▶ TASK INSTRUCTIONS
Put the lines from the line containing "תליית מספר אביזרים" to the line containing "מתנדב בשעה טובה" into a JSON list of strings, with one string per line and blank lines left out.

(Stored data entries)
* * *
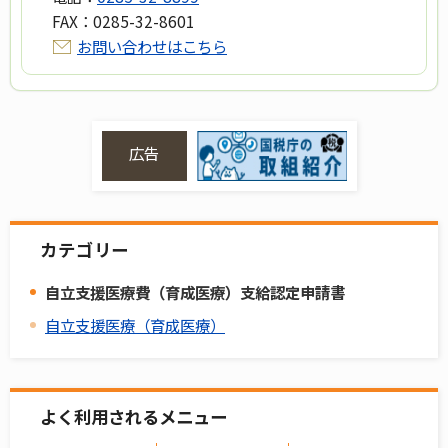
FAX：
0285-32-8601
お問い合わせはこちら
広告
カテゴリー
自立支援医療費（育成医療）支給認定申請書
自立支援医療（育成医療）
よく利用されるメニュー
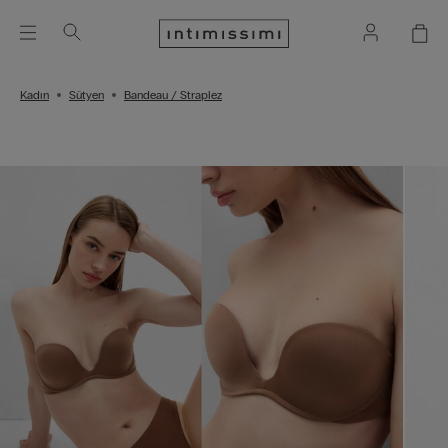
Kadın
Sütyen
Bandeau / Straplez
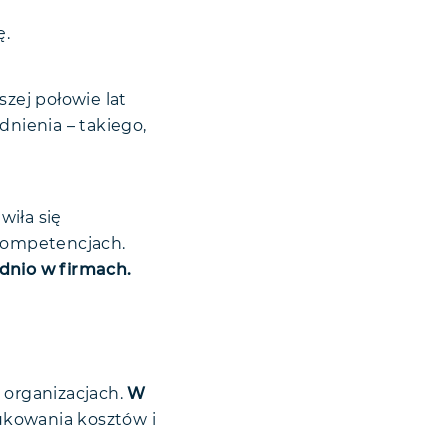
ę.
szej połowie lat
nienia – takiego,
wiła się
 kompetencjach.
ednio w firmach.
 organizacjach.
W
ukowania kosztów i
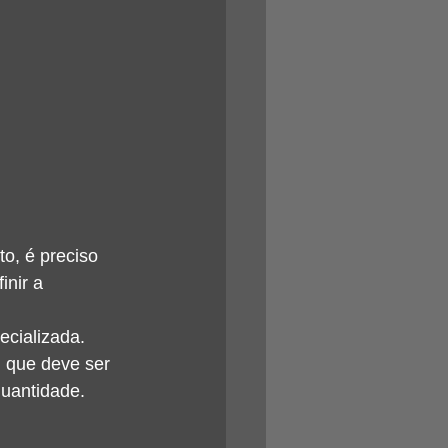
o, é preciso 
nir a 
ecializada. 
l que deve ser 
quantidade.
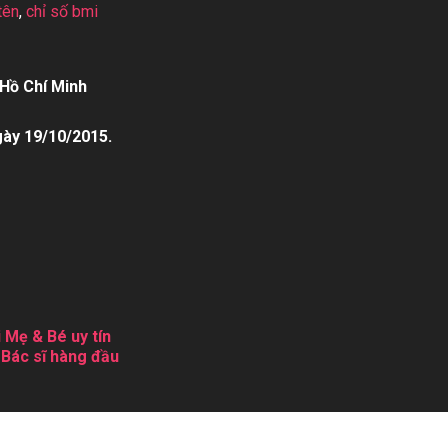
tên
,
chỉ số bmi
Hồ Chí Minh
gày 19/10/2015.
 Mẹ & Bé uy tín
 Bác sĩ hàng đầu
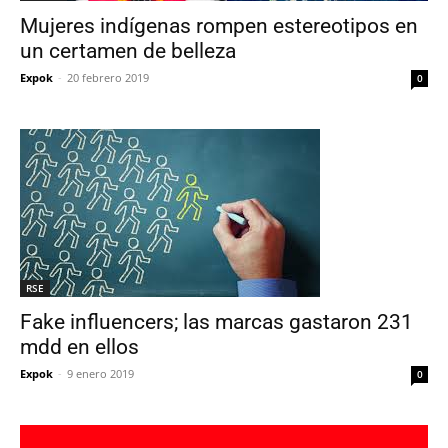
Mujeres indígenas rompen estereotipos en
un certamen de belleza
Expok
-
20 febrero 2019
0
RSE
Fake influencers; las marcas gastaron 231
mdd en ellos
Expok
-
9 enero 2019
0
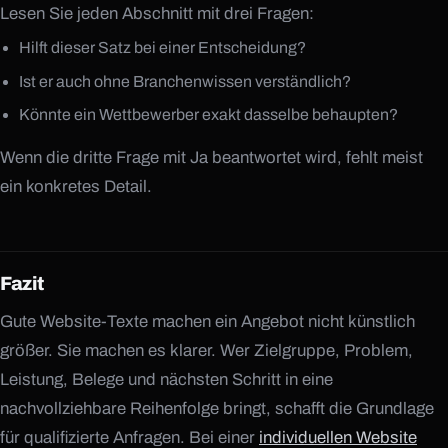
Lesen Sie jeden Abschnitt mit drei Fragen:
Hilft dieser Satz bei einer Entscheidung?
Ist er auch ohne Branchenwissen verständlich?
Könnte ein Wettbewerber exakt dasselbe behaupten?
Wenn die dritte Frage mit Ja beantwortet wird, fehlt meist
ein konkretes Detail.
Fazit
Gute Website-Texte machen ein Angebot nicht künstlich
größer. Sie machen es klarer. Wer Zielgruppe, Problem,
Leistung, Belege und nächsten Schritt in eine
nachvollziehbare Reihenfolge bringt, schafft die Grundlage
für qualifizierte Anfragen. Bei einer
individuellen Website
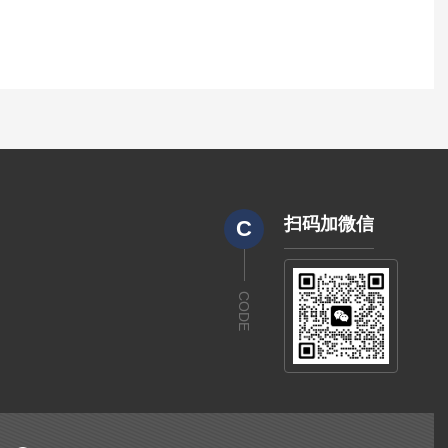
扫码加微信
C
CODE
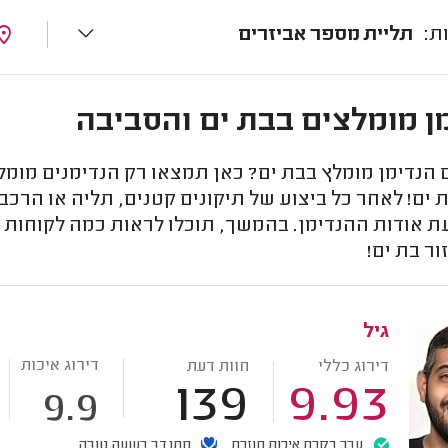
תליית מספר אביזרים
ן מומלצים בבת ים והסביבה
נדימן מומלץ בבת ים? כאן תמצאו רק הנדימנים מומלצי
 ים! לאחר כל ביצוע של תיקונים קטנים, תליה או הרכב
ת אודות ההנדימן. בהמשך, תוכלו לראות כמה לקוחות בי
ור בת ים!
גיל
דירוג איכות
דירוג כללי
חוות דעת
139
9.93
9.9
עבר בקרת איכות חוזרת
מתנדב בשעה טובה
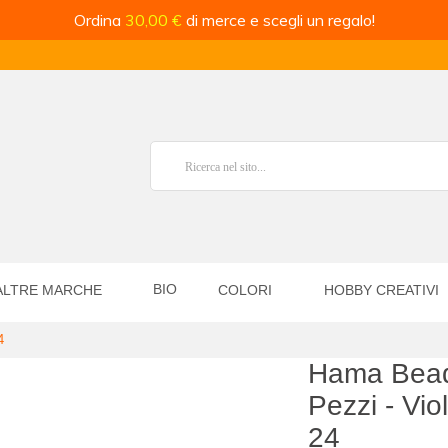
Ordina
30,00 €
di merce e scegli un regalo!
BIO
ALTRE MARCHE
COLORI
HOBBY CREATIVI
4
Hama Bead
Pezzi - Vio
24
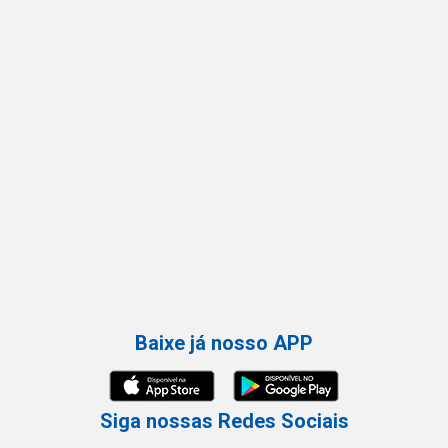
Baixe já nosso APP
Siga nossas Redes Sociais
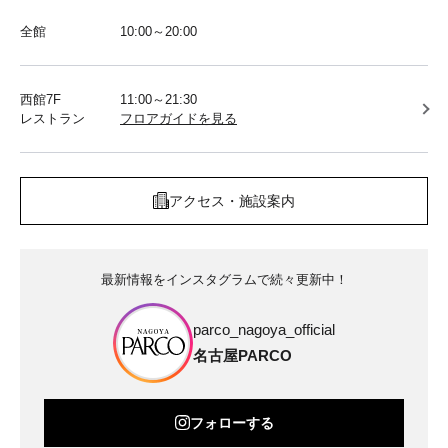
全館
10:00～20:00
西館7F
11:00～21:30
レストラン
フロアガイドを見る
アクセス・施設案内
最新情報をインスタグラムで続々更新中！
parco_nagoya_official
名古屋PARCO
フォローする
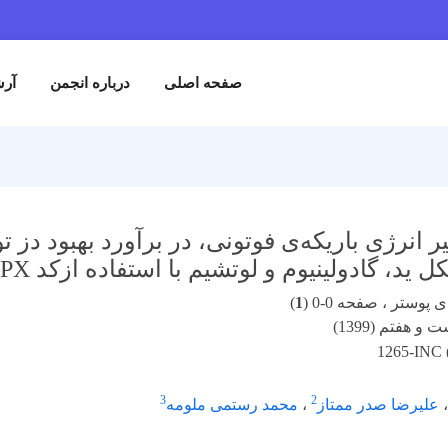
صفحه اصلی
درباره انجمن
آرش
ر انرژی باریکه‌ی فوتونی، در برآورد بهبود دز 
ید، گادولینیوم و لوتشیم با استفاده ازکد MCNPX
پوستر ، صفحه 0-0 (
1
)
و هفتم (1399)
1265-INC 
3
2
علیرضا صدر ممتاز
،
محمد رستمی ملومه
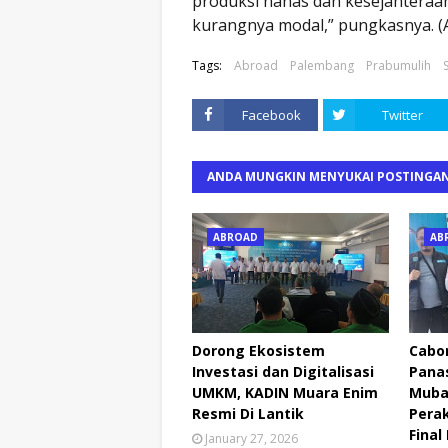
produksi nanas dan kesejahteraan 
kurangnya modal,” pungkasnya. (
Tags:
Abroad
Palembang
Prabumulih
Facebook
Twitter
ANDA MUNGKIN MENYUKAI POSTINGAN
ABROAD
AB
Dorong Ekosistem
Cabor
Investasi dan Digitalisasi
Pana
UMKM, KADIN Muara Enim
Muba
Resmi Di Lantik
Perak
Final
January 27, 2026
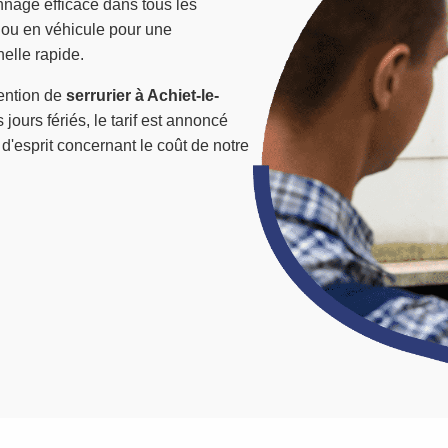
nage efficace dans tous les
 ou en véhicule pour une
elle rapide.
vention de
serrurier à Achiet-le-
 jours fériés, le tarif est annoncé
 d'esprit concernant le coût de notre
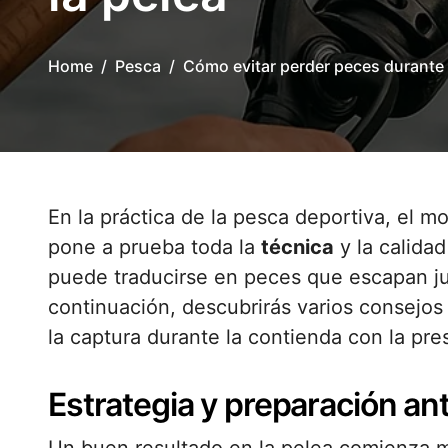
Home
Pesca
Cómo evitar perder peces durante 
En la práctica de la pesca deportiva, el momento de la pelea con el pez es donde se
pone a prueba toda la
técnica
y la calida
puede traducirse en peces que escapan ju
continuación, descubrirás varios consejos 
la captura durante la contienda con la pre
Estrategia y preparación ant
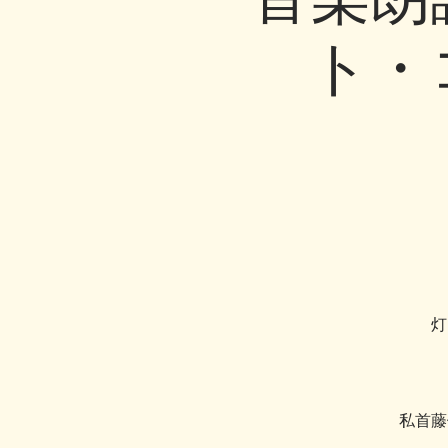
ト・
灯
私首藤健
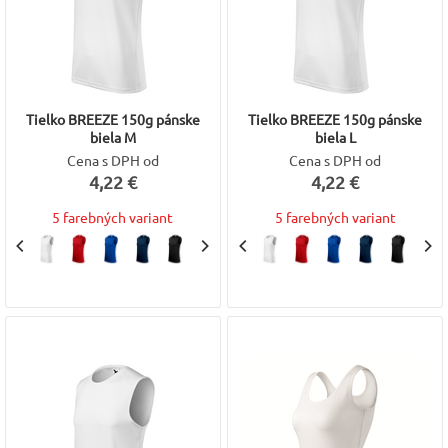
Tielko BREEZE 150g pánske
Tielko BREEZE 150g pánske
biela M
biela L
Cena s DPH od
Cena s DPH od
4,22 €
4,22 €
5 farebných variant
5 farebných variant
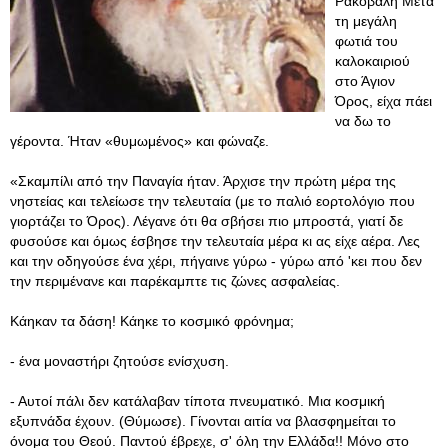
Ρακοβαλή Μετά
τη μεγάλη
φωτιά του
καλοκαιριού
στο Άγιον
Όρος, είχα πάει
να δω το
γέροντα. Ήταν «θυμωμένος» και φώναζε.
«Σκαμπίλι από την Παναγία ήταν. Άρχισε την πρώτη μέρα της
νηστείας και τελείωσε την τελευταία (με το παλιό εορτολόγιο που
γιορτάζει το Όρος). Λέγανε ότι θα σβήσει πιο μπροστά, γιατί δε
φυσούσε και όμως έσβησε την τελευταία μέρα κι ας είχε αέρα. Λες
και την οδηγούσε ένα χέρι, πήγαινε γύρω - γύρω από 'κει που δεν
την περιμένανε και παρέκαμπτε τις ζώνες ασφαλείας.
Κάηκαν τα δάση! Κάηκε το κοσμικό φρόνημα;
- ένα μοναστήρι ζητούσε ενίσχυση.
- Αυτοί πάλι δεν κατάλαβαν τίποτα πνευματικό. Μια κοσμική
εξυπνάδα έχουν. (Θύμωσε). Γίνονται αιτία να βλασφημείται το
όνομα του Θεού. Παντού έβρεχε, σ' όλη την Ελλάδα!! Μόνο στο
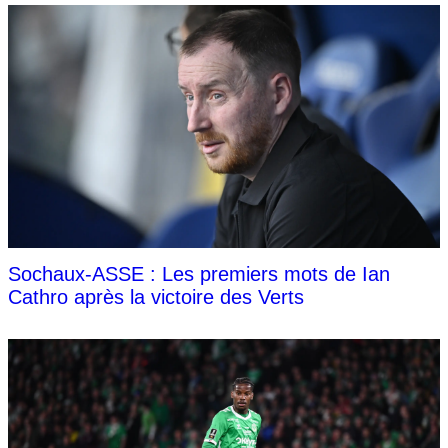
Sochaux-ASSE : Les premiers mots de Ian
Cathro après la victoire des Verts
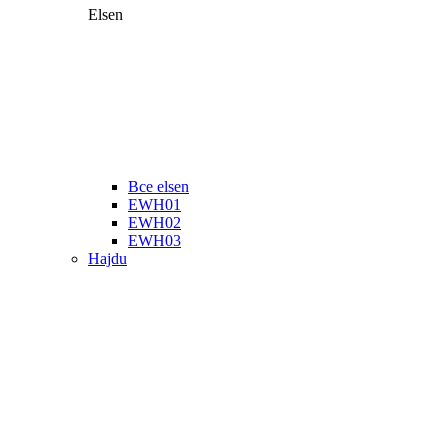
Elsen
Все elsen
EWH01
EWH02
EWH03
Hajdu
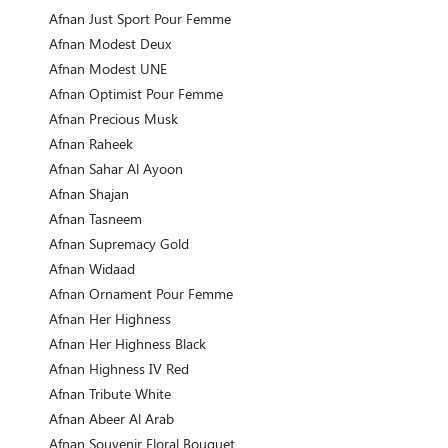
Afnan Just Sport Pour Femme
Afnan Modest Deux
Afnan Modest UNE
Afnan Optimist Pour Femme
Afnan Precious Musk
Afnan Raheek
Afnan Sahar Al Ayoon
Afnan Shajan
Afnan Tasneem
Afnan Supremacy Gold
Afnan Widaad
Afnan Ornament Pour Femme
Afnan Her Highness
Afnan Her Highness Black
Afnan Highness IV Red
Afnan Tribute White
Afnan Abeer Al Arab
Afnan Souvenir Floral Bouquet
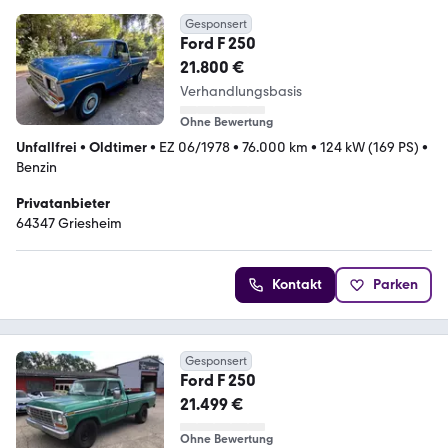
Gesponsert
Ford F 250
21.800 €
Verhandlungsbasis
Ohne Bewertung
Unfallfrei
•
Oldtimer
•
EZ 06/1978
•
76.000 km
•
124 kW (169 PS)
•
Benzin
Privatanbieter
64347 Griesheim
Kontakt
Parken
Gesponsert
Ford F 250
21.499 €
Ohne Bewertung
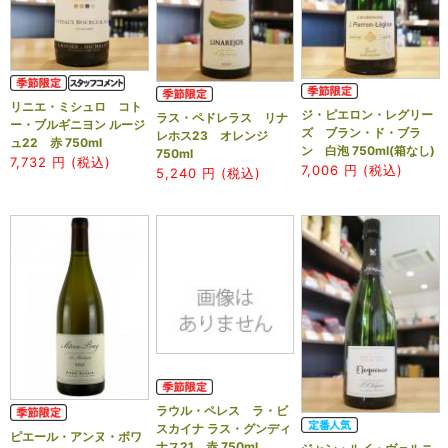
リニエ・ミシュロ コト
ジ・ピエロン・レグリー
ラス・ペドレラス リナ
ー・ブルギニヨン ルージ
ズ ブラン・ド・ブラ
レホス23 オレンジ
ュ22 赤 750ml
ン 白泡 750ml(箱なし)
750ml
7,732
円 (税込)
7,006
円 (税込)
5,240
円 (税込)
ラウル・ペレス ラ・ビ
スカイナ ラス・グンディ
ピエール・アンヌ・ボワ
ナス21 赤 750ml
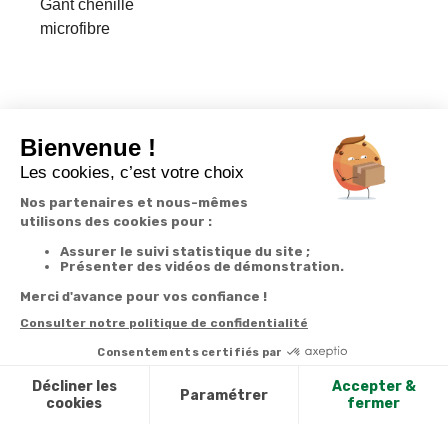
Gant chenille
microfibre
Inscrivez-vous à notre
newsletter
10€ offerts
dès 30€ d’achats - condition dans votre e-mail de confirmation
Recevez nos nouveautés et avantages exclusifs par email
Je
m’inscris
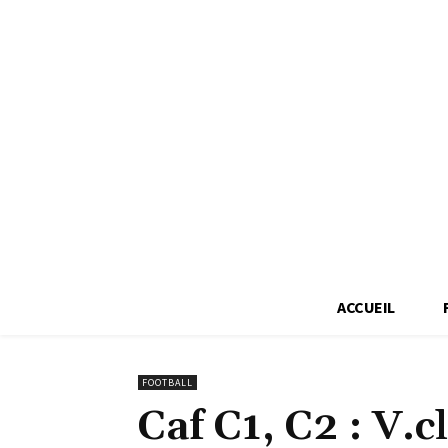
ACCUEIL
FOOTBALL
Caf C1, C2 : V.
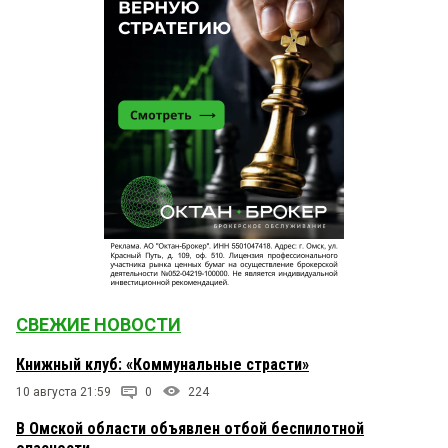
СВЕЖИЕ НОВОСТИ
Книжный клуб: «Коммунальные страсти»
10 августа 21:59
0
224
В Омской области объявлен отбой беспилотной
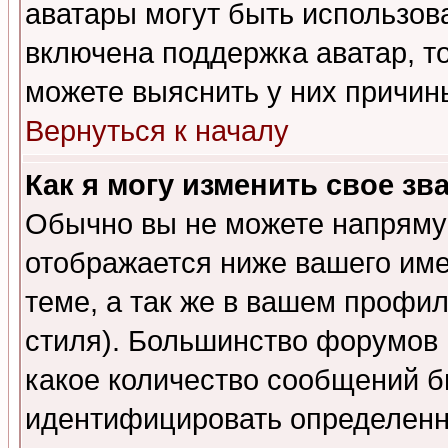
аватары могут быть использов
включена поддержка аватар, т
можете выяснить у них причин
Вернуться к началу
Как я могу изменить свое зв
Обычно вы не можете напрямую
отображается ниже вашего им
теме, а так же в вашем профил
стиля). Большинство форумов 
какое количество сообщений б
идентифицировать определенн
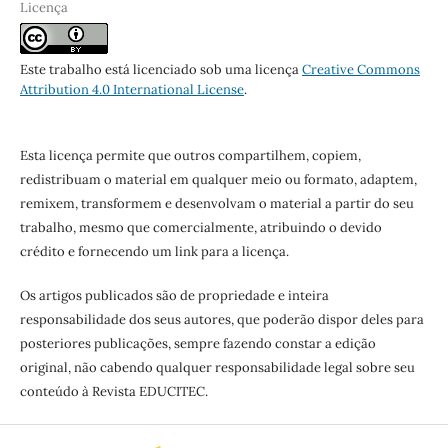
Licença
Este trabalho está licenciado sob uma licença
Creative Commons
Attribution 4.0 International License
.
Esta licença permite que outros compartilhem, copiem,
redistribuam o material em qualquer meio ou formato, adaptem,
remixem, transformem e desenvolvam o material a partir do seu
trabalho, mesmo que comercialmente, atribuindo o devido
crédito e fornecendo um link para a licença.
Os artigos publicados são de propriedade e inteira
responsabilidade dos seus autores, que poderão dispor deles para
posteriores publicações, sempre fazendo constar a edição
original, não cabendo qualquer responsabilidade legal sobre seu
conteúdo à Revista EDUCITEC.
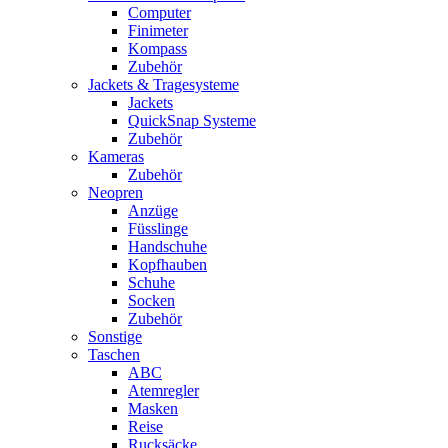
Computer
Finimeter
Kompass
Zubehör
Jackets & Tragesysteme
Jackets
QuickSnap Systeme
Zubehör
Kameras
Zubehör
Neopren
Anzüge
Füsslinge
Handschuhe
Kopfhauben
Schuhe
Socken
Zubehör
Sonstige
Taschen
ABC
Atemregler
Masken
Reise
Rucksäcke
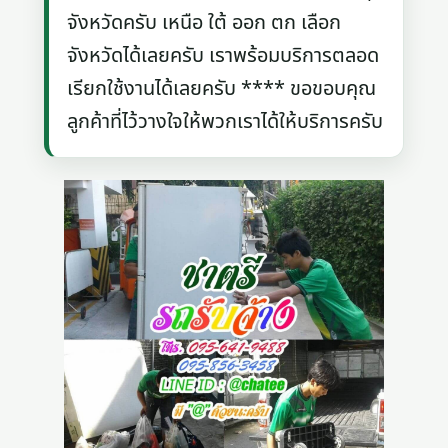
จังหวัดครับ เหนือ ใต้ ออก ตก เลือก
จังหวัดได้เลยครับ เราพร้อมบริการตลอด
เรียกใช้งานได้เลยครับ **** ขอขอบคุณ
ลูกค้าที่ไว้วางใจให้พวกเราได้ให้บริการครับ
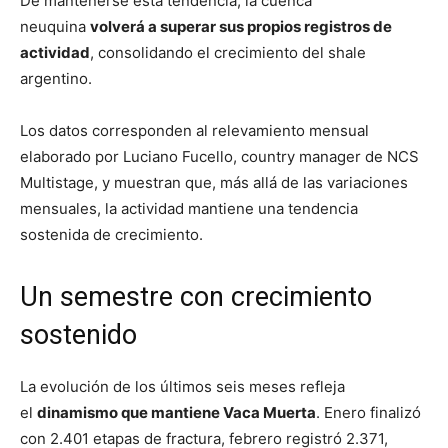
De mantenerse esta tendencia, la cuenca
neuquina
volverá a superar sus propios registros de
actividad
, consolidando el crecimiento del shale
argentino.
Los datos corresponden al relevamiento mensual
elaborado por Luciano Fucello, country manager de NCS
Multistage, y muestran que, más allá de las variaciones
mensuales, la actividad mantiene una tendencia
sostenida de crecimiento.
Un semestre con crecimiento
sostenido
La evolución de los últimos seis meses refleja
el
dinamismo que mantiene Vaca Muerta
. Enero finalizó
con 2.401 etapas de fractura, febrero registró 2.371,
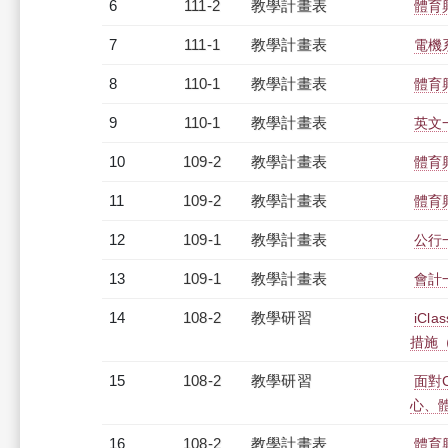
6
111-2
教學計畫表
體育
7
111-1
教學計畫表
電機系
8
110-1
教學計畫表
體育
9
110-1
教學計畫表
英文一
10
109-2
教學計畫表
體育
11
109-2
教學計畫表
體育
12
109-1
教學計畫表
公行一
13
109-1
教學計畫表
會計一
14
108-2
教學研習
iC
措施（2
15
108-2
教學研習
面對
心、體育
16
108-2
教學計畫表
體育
* * *
▶ RESPONSE TO THE TASK
[
  "תליית מספר אביזרים",
  "ן מומלצים בבת ים והסביבה",
  "נדימן מומלץ בבת ים? כאן תמצאו רק הנדימנים מומלצי",
  " ים! לאחר כל ביצוע של תיקונים קטנים, תליה או הרכב",
  "ת אודות ההנדימן. בהמשך, תוכלו לראות כמה לקוחות בי",
  "ור בת ים!",
  "גיל",
  "דירוג איכות",
  "דירוג כללי",
  "חוות דעת",
  "139",
  "9.93",
  "9.9",
  "עבר בקרת איכות חוזרת",
  "מתנדב בשעה טובה"
]